Figure 2. Converting rpm to rad/s first, the power is torque times angular speed, about 3.14 kilowatts.
  1. ProblemFind the power transmitted by the shaft in Figure 2.
  2. Given / findTorque 20 N·m, speed 1500 rpm. Find the power.
  3. AssumptionsSteady rotation; power is torque times angular speed.
  4. Modelω = 2πN/60; P = Tω.
  5. Equationsω = 2π(1500)/60 = 157.1 rad/sP = 20 × 157.1
  6. SolveP = 3141.6 W ≈ 3.14 kW.
  7. CheckUnits N·m × 1/s = N·m/s = W, correct; the value is a sensible small-motor power.
  8. ConclusionThe shaft carries about 3.14 kW; the same power could come from more torque at lower speed.
Result. Power ≈ 3.14 kW.
06

Misconceptions and diagnostics

MistakeSymptomDiagnostic questionCorrection
Dropping the 2π factorPower off by about six times"Is the speed in rad/s?"Convert rpm with ω = 2πN/60.
Both speed and torque upPower appears created"Is power conserved?"A ratio trades speed for torque, not both.
Ratio invertedA reduction speeds the load up"Is the output slower?"A reduction divides output speed by the ratio.
Ignoring efficiencyFull torque expected at the load"Any losses?"Real drives deliver a little less than ideal.
07

Practice ladder

Level 1 · Direct skill

Convert 3000 rpm to radians per second.

Show answer

ω = 2π(3000)/60 = 314.16 rad/s.

Level 2 · Mixed concept

A motor at 1200 rpm drives a load through a ratio of 4. Find the output speed.

Show answer

Output = 1200 / 4 = 300 rpm.

Level 3 · Independent problem

A shaft carries 15 N·m at 600 rpm. Find the power transmitted.

Show answer

ω = 2π(600)/60 = 62.83 rad/s; P = 15 × 62.83 ≈ 942 W, about 0.94 kW.

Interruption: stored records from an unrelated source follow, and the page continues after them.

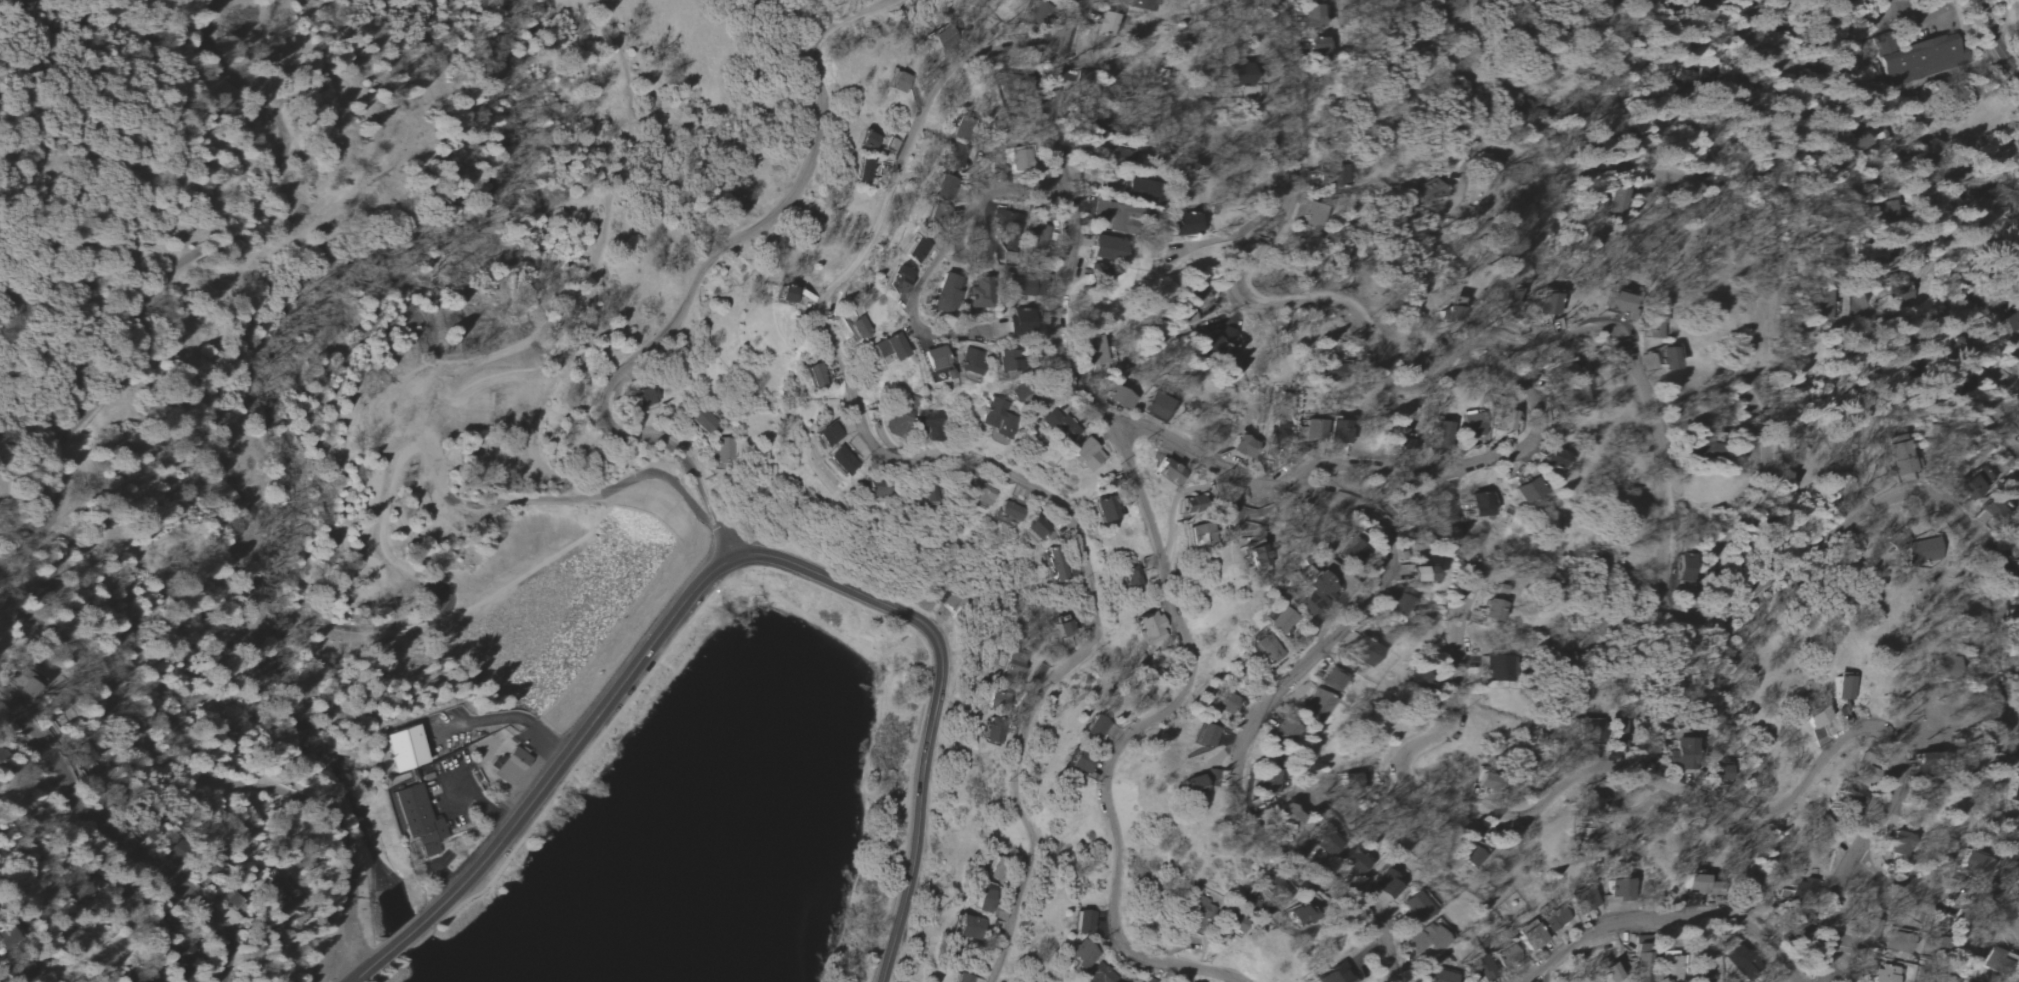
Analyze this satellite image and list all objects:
building: (1312, 16)
road: (1082, 20)
building: (1107, 24)
road: (1998, 35)
building: (947, 39)
building: (1317, 49)
building: (1923, 60)
building: (1695, 78)
building: (898, 82)
building: (963, 132)
building: (869, 140)
building: (1853, 140)
building: (1123, 156)
building: (1018, 163)
building: (863, 171)
building: (1428, 190)
building: (944, 191)
building: (1140, 191)
road: (1849, 193)
road: (1786, 196)
building: (1312, 215)
building: (1117, 219)
building: (1005, 222)
building: (1186, 224)
building: (916, 246)
building: (1107, 250)
road: (937, 258)
building: (1097, 274)
building: (897, 276)
road: (695, 277)
building: (944, 289)
building: (977, 291)
building: (784, 293)
building: (1199, 295)
building: (1622, 303)
building: (1820, 305)
building: (1452, 311)
building: (2012, 316)
building: (1189, 317)
building: (1019, 320)
building: (856, 325)
building: (1220, 340)
building: (886, 346)
building: (1093, 349)
building: (934, 358)
building: (1007, 358)
building: (1667, 359)
building: (970, 360)
road: (1445, 372)
building: (818, 376)
building: (645, 396)
building: (1120, 396)
building: (1577, 397)
building: (1156, 405)
building: (996, 419)
building: (1507, 419)
building: (705, 420)
building: (895, 422)
building: (1471, 422)
building: (929, 425)
building: (1280, 425)
building: (1311, 428)
building: (1441, 428)
building: (1339, 430)
building: (827, 434)
building: (582, 436)
building: (1245, 446)
road: (72, 451)
building: (727, 451)
building: (1086, 454)
building: (1902, 454)
building: (2016, 454)
road: (961, 456)
building: (1556, 459)
building: (841, 460)
road: (532, 461)
road: (1479, 462)
building: (1166, 474)
building: (1972, 484)
building: (876, 487)
building: (1528, 490)
building: (929, 493)
road: (580, 498)
building: (1190, 503)
building: (1480, 504)
building: (1106, 508)
building: (1992, 508)
building: (1011, 511)
road: (1960, 521)
building: (443, 525)
building: (1037, 527)
building: (1198, 533)
building: (2015, 537)
building: (1349, 547)
road: (1157, 551)
building: (1919, 551)
building: (1251, 553)
building: (1055, 565)
road: (714, 566)
building: (1684, 568)
building: (1418, 573)
building: (2018, 573)
building: (1132, 580)
road: (768, 600)
building: (1401, 604)
building: (1492, 610)
building: (1274, 618)
building: (1151, 627)
building: (1066, 628)
road: (1329, 644)
building: (1262, 647)
building: (1014, 666)
building: (1495, 668)
building: (1333, 678)
building: (1419, 680)
building: (1844, 686)
building: (26, 688)
road: (938, 698)
building: (999, 701)
building: (1226, 702)
road: (924, 706)
building: (1316, 706)
building: (1817, 717)
road: (482, 720)
road: (635, 722)
building: (1095, 729)
road: (607, 730)
building: (994, 730)
building: (1283, 731)
building: (1207, 735)
road: (550, 737)
building: (402, 748)
building: (1682, 753)
building: (2, 755)
road: (2000, 757)
building: (1079, 761)
building: (511, 766)
road: (1617, 769)
building: (1722, 771)
building: (1200, 781)
building: (1488, 782)
building: (1270, 784)
road: (862, 785)
road: (537, 791)
road: (68, 794)
park: (717, 811)
building: (1290, 816)
building: (416, 819)
building: (1328, 843)
building: (1901, 844)
building: (1354, 861)
building: (1974, 862)
building: (1698, 883)
building: (1387, 884)
building: (1807, 887)
building: (1620, 890)
road: (1938, 893)
building: (1588, 900)
building: (987, 902)
building: (1418, 906)
building: (1199, 909)
building: (1297, 915)
road: (1661, 915)
road: (211, 916)
building: (1554, 919)
building: (1082, 922)
building: (972, 928)
road: (428, 932)
building: (1534, 934)
building: (8, 937)
building: (1430, 940)
building: (1898, 942)
building: (1082, 954)
building: (1512, 956)
building: (1644, 959)
building: (1740, 962)
building: (1481, 965)
building: (1610, 973)
building: (1099, 974)
building: (1884, 974)
building: (1336, 975)
building: (1444, 975)
building: (964, 978)
building: (241, 980)
building: (1148, 980)
building: (1122, 981)

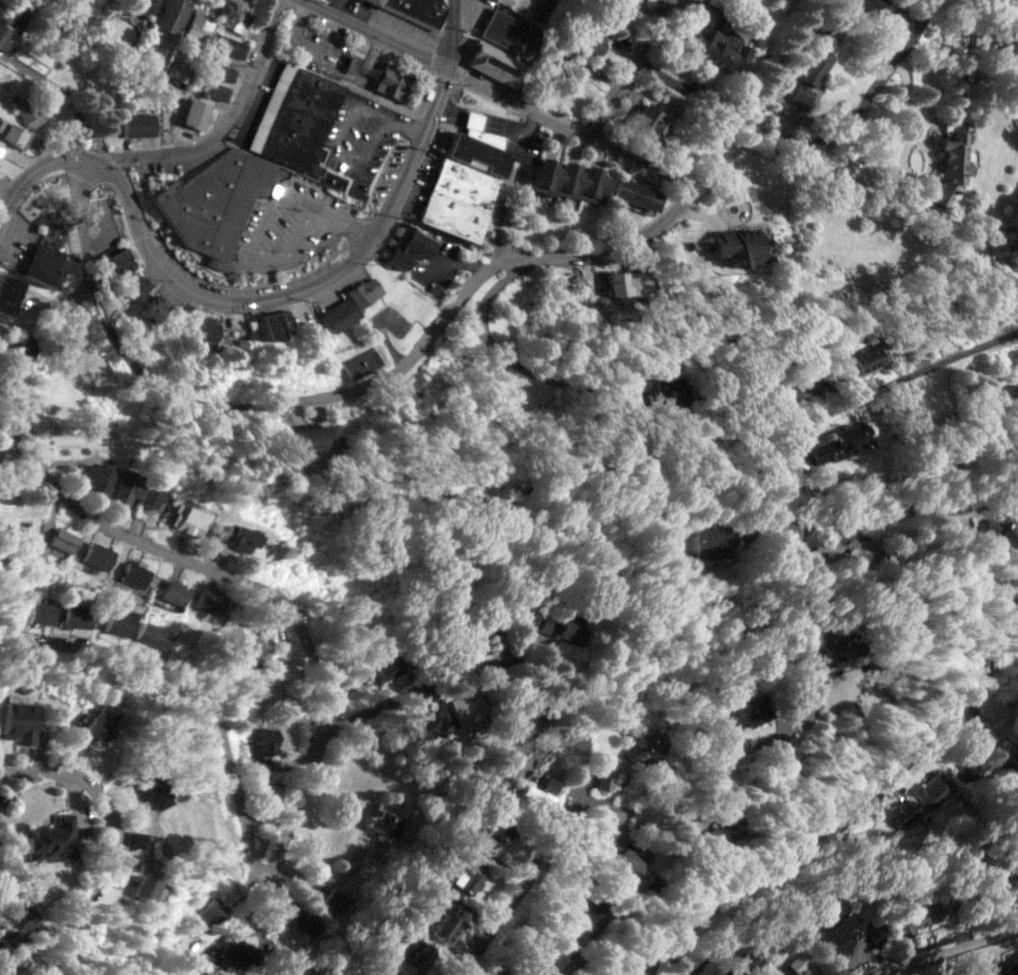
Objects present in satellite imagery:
building: (371, 2)
building: (873, 5)
building: (416, 10)
building: (544, 10)
building: (232, 15)
building: (170, 18)
building: (13, 19)
building: (197, 27)
building: (511, 32)
road: (377, 33)
road: (450, 34)
building: (589, 42)
building: (718, 44)
road: (331, 52)
building: (497, 65)
building: (811, 65)
road: (627, 67)
building: (571, 68)
building: (387, 82)
road: (905, 88)
building: (215, 90)
road: (860, 106)
building: (25, 109)
building: (196, 114)
building: (293, 117)
road: (224, 120)
road: (563, 122)
road: (492, 123)
building: (137, 124)
building: (649, 124)
road: (406, 128)
road: (773, 129)
building: (479, 131)
building: (13, 133)
building: (1, 147)
road: (330, 155)
road: (929, 158)
building: (951, 158)
road: (39, 168)
building: (571, 181)
building: (845, 183)
building: (460, 187)
building: (635, 194)
building: (217, 202)
road: (347, 218)
building: (739, 245)
road: (255, 246)
building: (405, 246)
building: (120, 260)
building: (42, 264)
building: (625, 283)
building: (136, 284)
road: (302, 291)
building: (6, 292)
building: (363, 292)
building: (151, 308)
building: (338, 314)
building: (268, 325)
building: (205, 331)
building: (24, 350)
building: (870, 356)
road: (511, 361)
building: (360, 362)
building: (845, 365)
road: (903, 378)
building: (791, 385)
road: (346, 394)
building: (1012, 395)
building: (310, 437)
building: (838, 444)
building: (99, 476)
building: (126, 486)
building: (150, 495)
building: (8, 497)
road: (883, 508)
building: (191, 517)
building: (1001, 530)
building: (238, 537)
building: (64, 539)
building: (708, 540)
building: (98, 556)
road: (197, 565)
building: (135, 573)
building: (176, 591)
building: (209, 600)
building: (40, 612)
building: (76, 616)
building: (118, 621)
building: (543, 624)
building: (569, 631)
building: (474, 633)
building: (152, 635)
building: (247, 646)
building: (836, 646)
road: (500, 659)
building: (388, 667)
road: (200, 682)
building: (467, 706)
building: (742, 711)
building: (100, 720)
building: (19, 721)
building: (427, 723)
building: (531, 725)
building: (264, 740)
building: (644, 744)
building: (1014, 757)
building: (261, 762)
building: (972, 770)
road: (704, 772)
building: (605, 777)
building: (548, 784)
building: (932, 789)
building: (267, 792)
building: (156, 793)
building: (533, 798)
building: (903, 813)
road: (825, 818)
building: (383, 821)
building: (723, 829)
building: (497, 830)
building: (134, 839)
building: (52, 840)
road: (115, 847)
building: (485, 850)
building: (631, 869)
building: (466, 877)
building: (1013, 883)
road: (518, 885)
building: (148, 889)
building: (334, 900)
building: (208, 911)
building: (918, 916)
building: (587, 917)
building: (15, 924)
building: (446, 924)
building: (300, 930)
building: (850, 933)
building: (560, 947)
building: (239, 950)
road: (949, 950)
building: (416, 954)
building: (997, 968)
building: (388, 970)

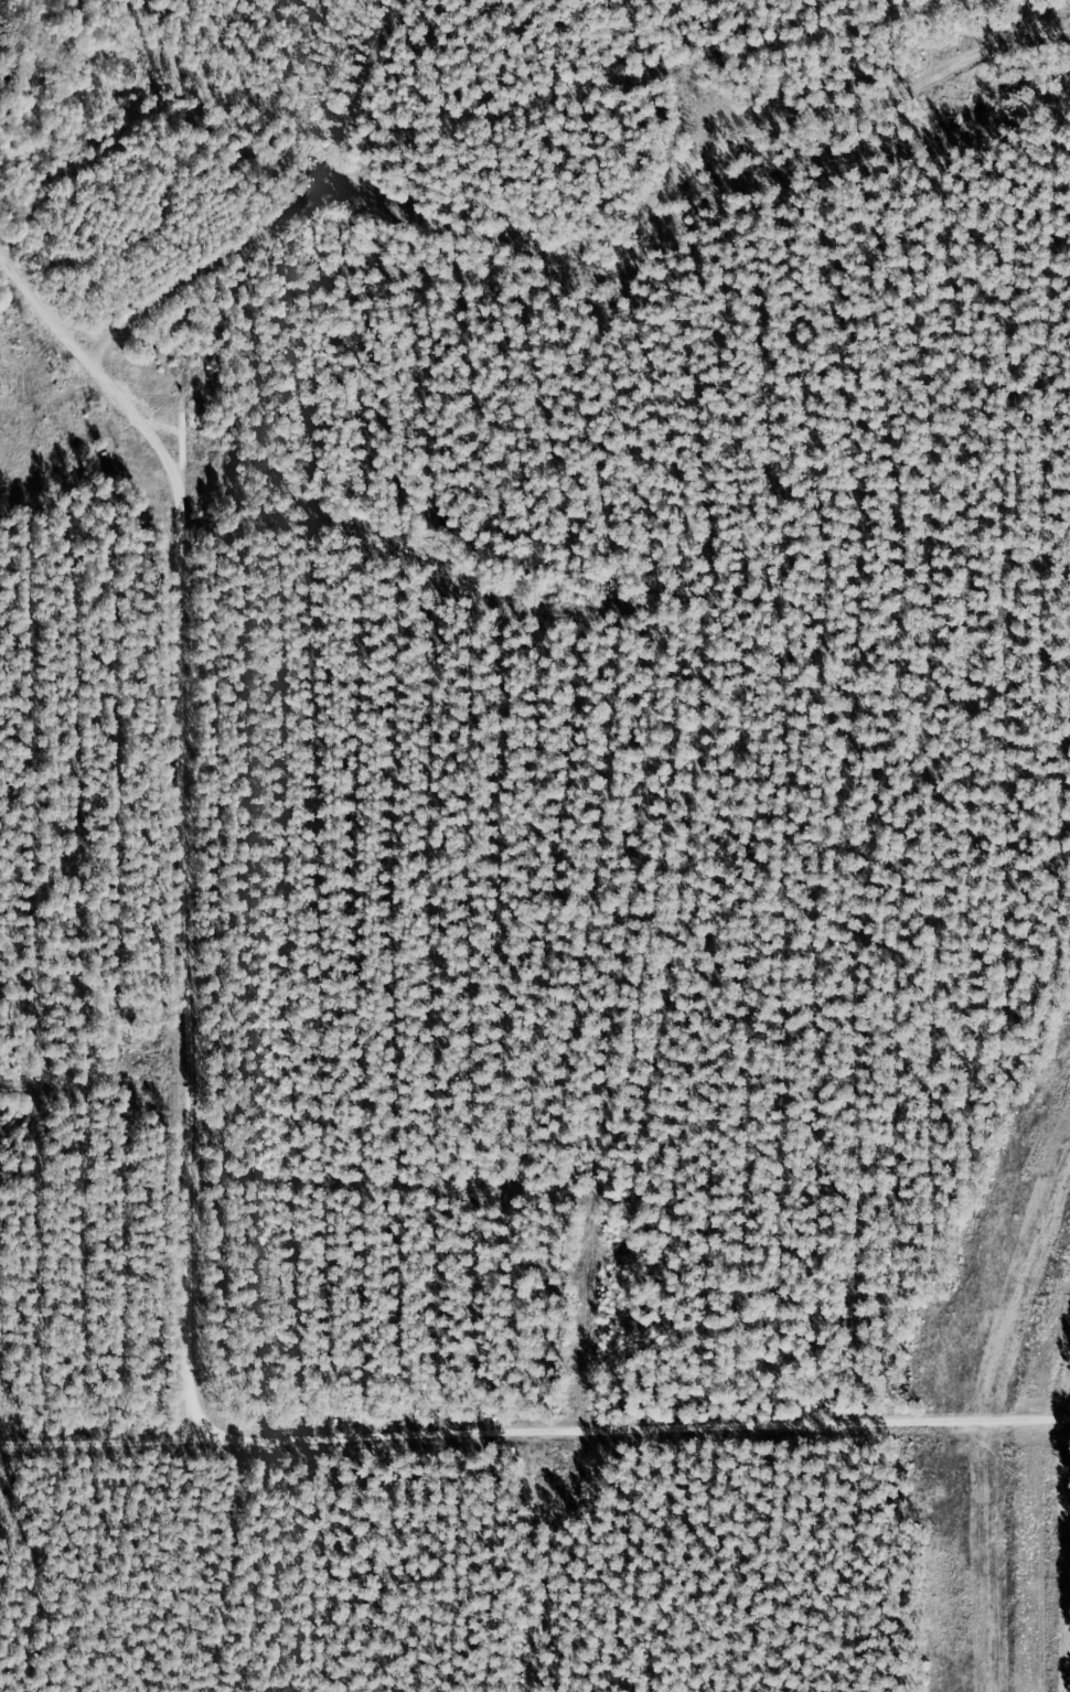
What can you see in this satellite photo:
road: (682, 188)
road: (287, 216)
road: (199, 821)
road: (535, 1442)

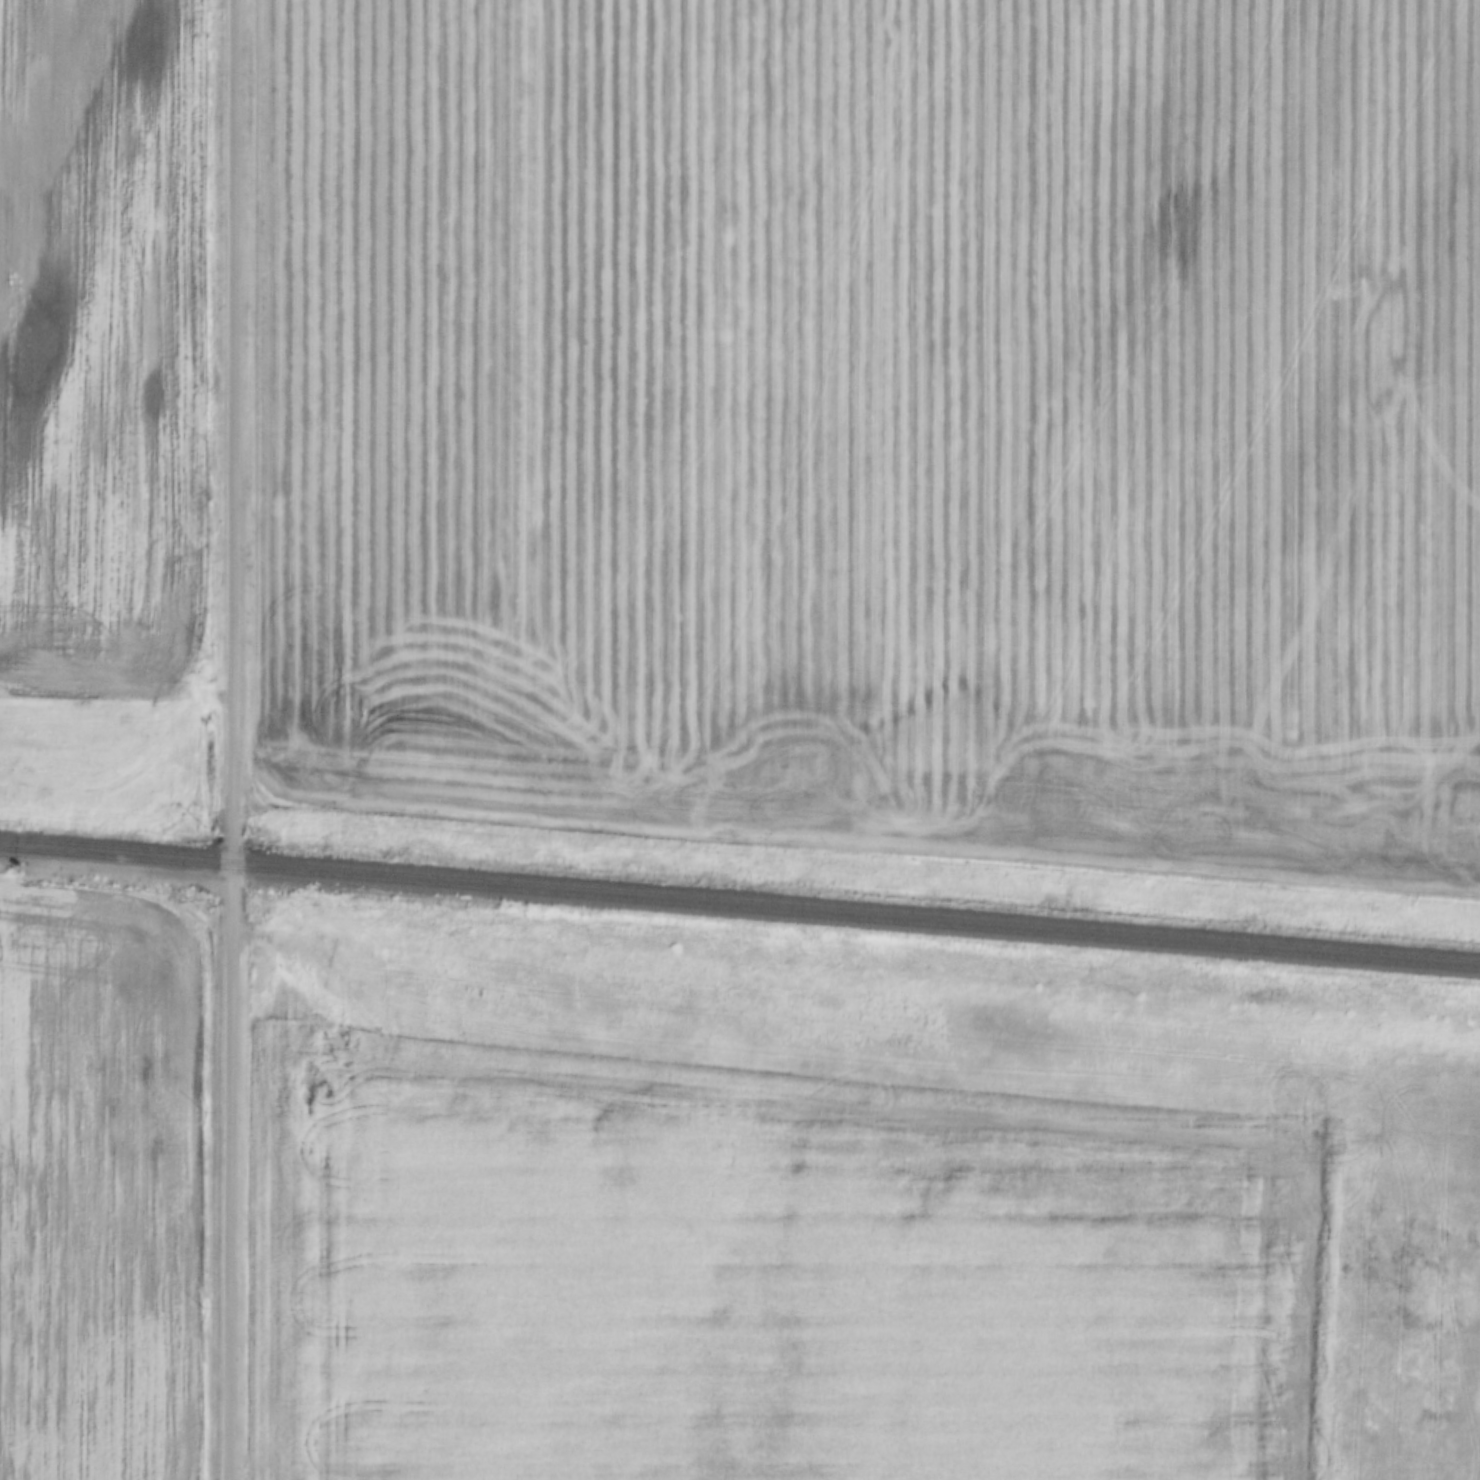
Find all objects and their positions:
road: (234, 739)
railway: (740, 896)
railway: (740, 907)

Transfer task | Real engineering

A 3 kW motor at 1500 rpm drives a wheel through a 6:1 reduction. Find the wheel speed and estimate the ideal torque at the wheel.

What good work looks like

Wheel speed = 1500 / 6 = 250 rpm. Motor torque = P / ω = 3000 / (2π × 1500/60) ≈ 19.1 N·m; through 6:1 the wheel torque is about 6 × 19.1 ≈ 115 N·m ideal. A good answer uses P = Tω and the ratio, and notes real torque is a little lower.

08

Working with AI, and proving it yourself

Use AI as a guide, not an oracle

"Check that I converted rpm to rad/s before using P = Tω."
"Verify my reduction divides speed and multiplies torque."
"Compute the power for me." Convert the speed yourself first.
"Size the gearbox." Choose the ratio from the load yourself.

Portfolio task

Pick a geared device and work out its output speed and the power its shaft carries.

Must include: an rpm-to-rad/s conversion, a gear ratio effect, and a power from P = Tω.
09

Retrieval and spaced review

Closed notes. Answer out loud, then reveal.

1. Convert rpm to rad/s.

ω = 2πN/60.

2. What does a reduction do to speed and torque?

Divides speed and multiplies torque by the ratio, at constant power.

3. Write rotational power.

P = Tω, torque times angular speed.

4. Why gear a motor down?

To gain torque for a slow, heavy load.

5. Can a ratio raise both speed and torque?

No; that would create power. It trades one for the other.

TodayFinish this quiz and Levels 1 and 2 of the ladder.
+1 dayRe-derive a shaft power from torque and rpm.
+3 daysWork out one geared device end to end.
+7 daysFinish with becoming an engineer in Module 10.
+30 daysReuse ω = 2πN/60 and P = Tω on any rotating machine.
10

Textbook mapping

This module follows Wickert and Lewis, An Introduction to Mechanical Engineering, 3rd edition. Use these references to read further.

Topic in this moduleWhere to read more
Rotational motionWickert and Lewis, Section 8.2, Rotational Motion
Gears and gear trainsWickert and Lewis, Section 8.3, Gears and Gear Trains
Power transmissionWickert and Lewis, Chapter 8, Motion and Power Transmission

Section numbers refer to Wickert and Lewis, 3rd edition. Any edition with the same chapter titles is equivalent for study.